You need to build your own internal CA for this to function and issue your own certificates signed by your own CA.
This also means that you need to install the CA certificate/trusted-chain on all devices in your network, and they will now trust any certificates signed by your internal CA.
What are machine and computer certificates?
These are a certificate built for a specific piece of software to provide trust during the authentication process.
A good example of this would be someone accessing your internal network remotely from the VPN tunnel and before it gains access to the network the VPN provides an additional set of authentication to check for that certificate. And if that machine validates properly, we know it is trusted by the rest of the organization.
How to email certificates work and what do they enable?
They allow you to use cryptography in an email platform.
If you want to encrypt an outbound email you will use the recipients public key to encrypt.
If you decrypt an email you are receiving you use your private key to decrypt.
These email certificates can also be used for digital signatures.
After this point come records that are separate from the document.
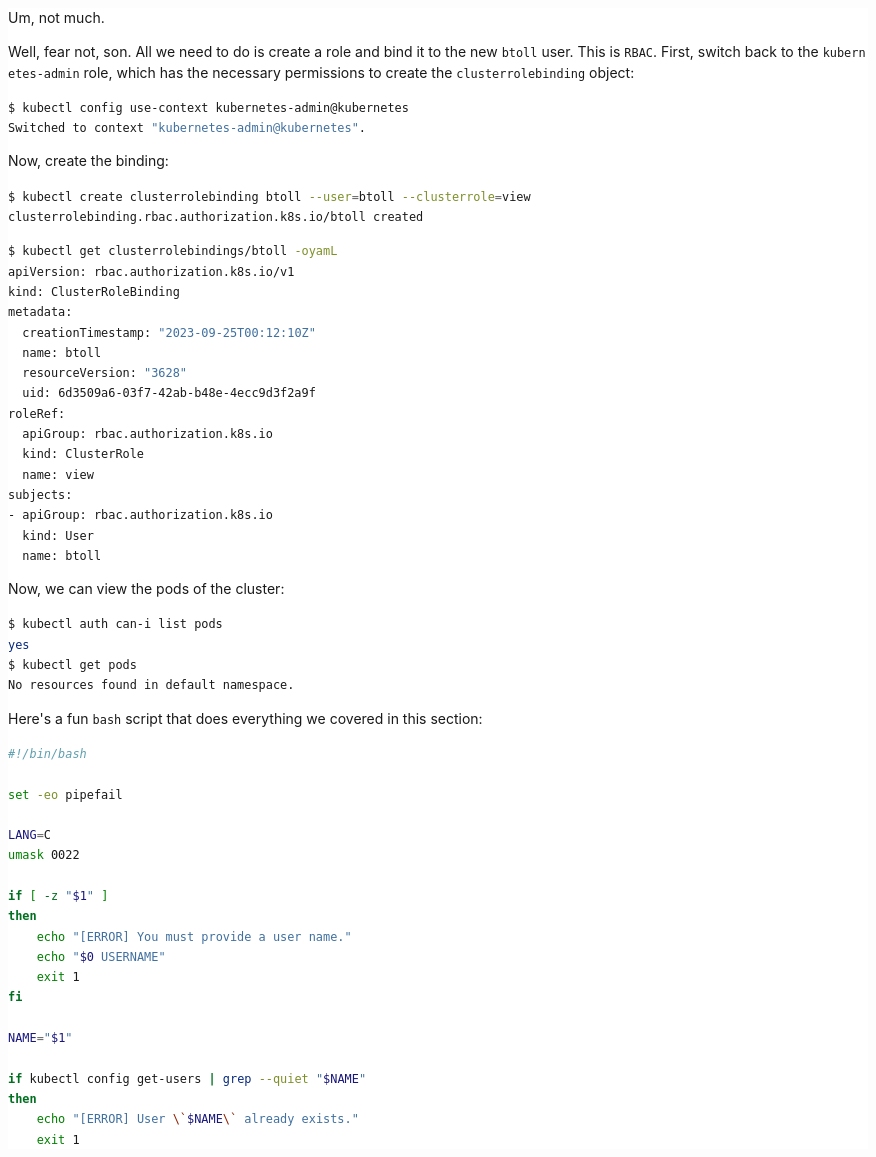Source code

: Um, not much.

Well, fear not, son.  All we need to do is create a role and bind it to the new `btoll` user.  This is `RBAC`.  First, switch back to the `kubernetes-admin` role, which has the necessary permissions to create the `clusterrolebinding` object:

```bash
$ kubectl config use-context kubernetes-admin@kubernetes
Switched to context "kubernetes-admin@kubernetes".
```

Now, create the binding:

```bash
$ kubectl create clusterrolebinding btoll --user=btoll --clusterrole=view
clusterrolebinding.rbac.authorization.k8s.io/btoll created
```

```bash
$ kubectl get clusterrolebindings/btoll -oyamL
apiVersion: rbac.authorization.k8s.io/v1
kind: ClusterRoleBinding
metadata:
  creationTimestamp: "2023-09-25T00:12:10Z"
  name: btoll
  resourceVersion: "3628"
  uid: 6d3509a6-03f7-42ab-b48e-4ecc9d3f2a9f
roleRef:
  apiGroup: rbac.authorization.k8s.io
  kind: ClusterRole
  name: view
subjects:
- apiGroup: rbac.authorization.k8s.io
  kind: User
  name: btoll
```

Now, we can view the pods of the cluster:

```bash
$ kubectl auth can-i list pods
yes
$ kubectl get pods
No resources found in default namespace.
```

Here's a fun `bash` script that does everything we covered in this section:

```bash
#!/bin/bash

set -eo pipefail

LANG=C
umask 0022

if [ -z "$1" ]
then
    echo "[ERROR] You must provide a user name."
    echo "$0 USERNAME"
    exit 1
fi

NAME="$1"

if kubectl config get-users | grep --quiet "$NAME"
then
    echo "[ERROR] User \`$NAME\` already exists."
    exit 1
```

[`Kubernetes`]: https://kubernetes.io/
[`minikube`]: https://minikube.sigs.k8s.io/docs/
[`kubeadm`]: https://kubernetes.io/docs/reference/setup-tools/kubeadm/
[`kubectl`]: https://kubernetes.io/docs/reference/kubectl/
[`dbus-uuidgen`]: https://dbus.freedesktop.org/doc/dbus-uuidgen.1.html
[`/etc/machine-id`]: https://man7.org/linux/man-pages/man5/machine-id.5.html
[required ports]: https://kubernetes.io/docs/reference/networking/ports-and-protocols/
[myriad of ways to do this]: /2023/02/06/on-the-lpic-1-exam-102-security/#discovering-open-ports
[`netcat`]: https://man7.org/linux/man-pages/man1/ncat.1.html
[`lsof`]: https://man7.org/linux/man-pages/man8/lsof.8.html
[`nmap`]: https://man7.org/linux/man-pages/man1/nmap.1.html
[`fuser`]: https://man7.org/linux/man-pages/man1/fuser.1.html
[virtual machines that have been cloned or moved]: /2023/01/15/on-the-lpic-1-exam-101-linux-installation-and-package-management/#cloning-a-virtual-machine
[Whitman's Sampler]: https://en.wikipedia.org/wiki/Whitman's#Whitman's_Sampler
[`minikube` quick start guide]: https://minikube.sigs.k8s.io/docs/start/
[`VirtualBox`]: https://www.virtualbox.org/
[`Vagrant`]: https://www.vagrantup.com/
[`kubeadm init`]: https://kubernetes.io/docs/reference/setup-tools/kubeadm/kubeadm-init/
[`kubeadm join`]: https://kubernetes.io/docs/reference/setup-tools/kubeadm/kubeadm-join/
[a unique MAC address and `product_uuid`]: https://kubernetes.io/docs/setup/production-environment/tools/kubeadm/install-kubeadm/#verify-mac-address
[`ufw`]: https://help.ubuntu.com/community/UFW
[the ports and protocols]: https://kubernetes.io/docs/reference/networking/ports-and-protocols/
[`/etc/fstab`]: https://man7.org/linux/man-pages/man5/fstab.5.html
[`systemd.swap`]: https://man7.org/linux/man-pages/man5/systemd.swap.5.html
[control plane]: https://kubernetes.io/docs/reference/glossary/?all=true#term-control-plane
[`kubeadm init phase`]: https://kubernetes.io/docs/reference/setup-tools/kubeadm/kubeadm-init-phase/
[`qemu2`]: https://en.wikipedia.org/wiki/QEMU
[metrics server]: https://github.com/kubernetes-sigs/metrics-server
[`kubctl top`]: https://manpages.debian.org/bullseye/kubernetes-client/kubectl-top.1.en.html
[Install the metrics server]: https://github.com/kubernetes-sigs/metrics-server#installation
[Dashboard]: https://kubernetes.io/docs/tasks/access-application-cluster/web-ui-dashboard/
[`VBoxManage`]: /2022/12/29/on-vboxmanage/
[`Kubernetes` lab repository]: https://github.com/btoll/vagrantfiles/tree/main/k8s/labs/base
[`kubeadm` uses for `kubeadm init`]: https://kubernetes.io/docs/reference/setup-tools/kubeadm/kubeadm-config/#cmd-config-print-init-defaults
[`kubeadm` uses for `kubeadm join`]: https://kubernetes.io/docs/reference/setup-tools/kubeadm/kubeadm-config/#cmd-config-print-join-defaults
[synopsis]: https://kubernetes.io/docs/reference/setup-tools/kubeadm/kubeadm-init/#synopsis
[init workflow]: https://kubernetes.io/docs/reference/setup-tools/kubeadm/kubeadm-init/#init-workflow
[`kubeadm join phase`]: https://kubernetes.io/docs/reference/setup-tools/kubeadm/kubeadm-join-phase/
[`kubeconfig`]: https://kubernetes.io/docs/concepts/configuration/organize-cluster-access-kubeconfig/
[`bash-completion`]: https://github.com/scop/bash-completion
[champing at the bit]: https://grammarist.com/usage/champing-chomping-at-the-bit/
[here you go]: https://www.youtube.com/watch?v=nsCIeklgp1M
[`kubernetes-adduser`]: https://github.com/brendandburns/kubernetes-adduser
[certificate signing request (CSR)]: https://www.ssl.com/faqs/what-is-a-csr/
[Common Name (CN)]: https://www.ssl.com/faqs/common-name/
So that the person receiving your email can validate that everything in your email is exactly how it was when it was sent.
What are user certificates?
These are a powerful electronic ID cards associating a certificate with a user.
You can attach devices via USB that will check for a certificate and limit access if you don’t have it.
What is the standard structure of certificates called?
X.509
The structure of the certification is standardized.
the format of the actual certificate file can take many different forms.
There are many different file formats for certificates though.
Luckily there are programs like openssl that can read different formats or even convert between different formats if we need to.
What is DER format? (distinguished encoding rules)
This is a format designed to transfer syntax for data structures and it is a very specific encoding format.
It also happens to be perfect for an X.509 certificate.
It is a binary format which means we can’t bring it up in a text editor and read anything that might be in there, but it is a very common format that you will see when deploying things using java.
What is PEM format? (privacy enhanced mail)
This is a BASE64 encoded DER certificate.
Generally this is the format provided by CAs and is supported by many different platforms.
Allows you to receive a certificate in ascii format encoded in base64 and then decode it from that, instead of sending it as an attachment which may be modified.
What is PKCS#12 format? (public key cryptography standards #12)
Usually a .p12 or .pfx file extension.
This is what you want to use if you are trying to transfer multiple certificates at once.
Used interchangeably with the name “PFX” which is because this is an extension of Microsoft’s PFX format.
This is a container format, so you have a standard format that you can put many certificates inside.
Often used to transfer a private and public key pair.
The container can be password protected.
What is CER format? (certificate)
Primarily a file extension in windows. (“.CER”)
If you’re using a windows machine you’re probably using the CER format
Provides flexibility to choose between encoding as the binary DER format or the ASCII PEM format.
This is usually just containing a public key because if you were transmitting a private key you would want to transfer it in the .pfx format with a password.